> _已存数据_
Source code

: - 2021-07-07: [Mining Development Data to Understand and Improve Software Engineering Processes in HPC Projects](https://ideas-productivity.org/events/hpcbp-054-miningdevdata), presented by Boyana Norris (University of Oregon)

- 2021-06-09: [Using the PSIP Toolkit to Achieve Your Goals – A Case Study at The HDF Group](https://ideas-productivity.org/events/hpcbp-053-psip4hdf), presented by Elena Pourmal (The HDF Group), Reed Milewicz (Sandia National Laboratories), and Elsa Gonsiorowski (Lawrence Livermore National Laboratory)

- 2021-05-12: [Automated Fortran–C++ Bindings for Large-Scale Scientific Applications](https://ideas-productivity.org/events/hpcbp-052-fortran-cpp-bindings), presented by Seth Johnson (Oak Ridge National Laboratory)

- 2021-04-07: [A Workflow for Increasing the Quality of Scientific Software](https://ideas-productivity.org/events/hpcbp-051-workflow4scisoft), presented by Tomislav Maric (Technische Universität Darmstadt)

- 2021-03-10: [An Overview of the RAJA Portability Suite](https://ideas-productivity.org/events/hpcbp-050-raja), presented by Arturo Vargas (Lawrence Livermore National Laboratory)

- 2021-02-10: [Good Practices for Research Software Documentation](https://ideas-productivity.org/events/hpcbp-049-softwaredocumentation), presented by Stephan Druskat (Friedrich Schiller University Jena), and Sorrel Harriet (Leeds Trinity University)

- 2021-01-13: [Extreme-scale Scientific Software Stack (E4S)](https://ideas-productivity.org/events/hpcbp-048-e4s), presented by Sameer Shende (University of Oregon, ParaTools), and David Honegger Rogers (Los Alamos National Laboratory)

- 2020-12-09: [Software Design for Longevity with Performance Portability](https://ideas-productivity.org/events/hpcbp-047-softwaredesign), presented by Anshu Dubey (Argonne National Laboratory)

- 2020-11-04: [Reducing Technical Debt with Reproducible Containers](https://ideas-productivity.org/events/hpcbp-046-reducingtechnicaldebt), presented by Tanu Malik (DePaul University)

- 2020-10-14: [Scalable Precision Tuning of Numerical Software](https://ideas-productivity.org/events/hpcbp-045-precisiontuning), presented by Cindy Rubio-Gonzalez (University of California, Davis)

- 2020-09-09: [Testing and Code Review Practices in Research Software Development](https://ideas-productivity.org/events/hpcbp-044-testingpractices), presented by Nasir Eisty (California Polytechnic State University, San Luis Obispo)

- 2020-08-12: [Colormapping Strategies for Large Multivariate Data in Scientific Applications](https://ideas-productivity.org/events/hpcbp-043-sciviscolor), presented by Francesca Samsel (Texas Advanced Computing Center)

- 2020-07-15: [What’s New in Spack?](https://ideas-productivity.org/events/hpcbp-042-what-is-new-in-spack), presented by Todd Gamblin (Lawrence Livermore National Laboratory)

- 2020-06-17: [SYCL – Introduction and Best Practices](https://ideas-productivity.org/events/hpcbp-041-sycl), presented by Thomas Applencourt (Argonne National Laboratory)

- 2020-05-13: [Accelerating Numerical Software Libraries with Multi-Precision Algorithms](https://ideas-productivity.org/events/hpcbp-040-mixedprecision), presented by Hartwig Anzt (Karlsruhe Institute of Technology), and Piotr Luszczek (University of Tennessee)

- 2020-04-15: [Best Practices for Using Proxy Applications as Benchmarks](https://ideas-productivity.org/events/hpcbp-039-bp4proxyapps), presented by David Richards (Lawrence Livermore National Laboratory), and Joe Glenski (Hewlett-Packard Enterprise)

> _任务要求_
把清单里从含有“- 2021-01-13: [Extreme-scale”的那一行开始，一直到含有“- 2020-10-14: [Scalable”的那一行为止，原样返回这些行，首尾两行都包括在内。

> _练习答案_
- 2021-01-13: [Extreme-scale Scientific Software Stack (E4S)](https://ideas-productivity.org/events/hpcbp-048-e4s), presented by Sameer Shende (University of Oregon, ParaTools), and David Honegger Rogers (Los Alamos National Laboratory)

- 2020-12-09: [Software Design for Longevity with Performance Portability](https://ideas-productivity.org/events/hpcbp-047-softwaredesign), presented by Anshu Dubey (Argonne National Laboratory)

- 2020-11-04: [Reducing Technical Debt with Reproducible Containers](https://ideas-productivity.org/events/hpcbp-046-reducingtechnicaldebt), presented by Tanu Malik (DePaul University)

- 2020-10-14: [Scalable Precision Tuning of Numerical Software](https://ideas-productivity.org/events/hpcbp-045-precisiontuning), presented by Cindy Rubio-Gonzalez (University of California, Davis)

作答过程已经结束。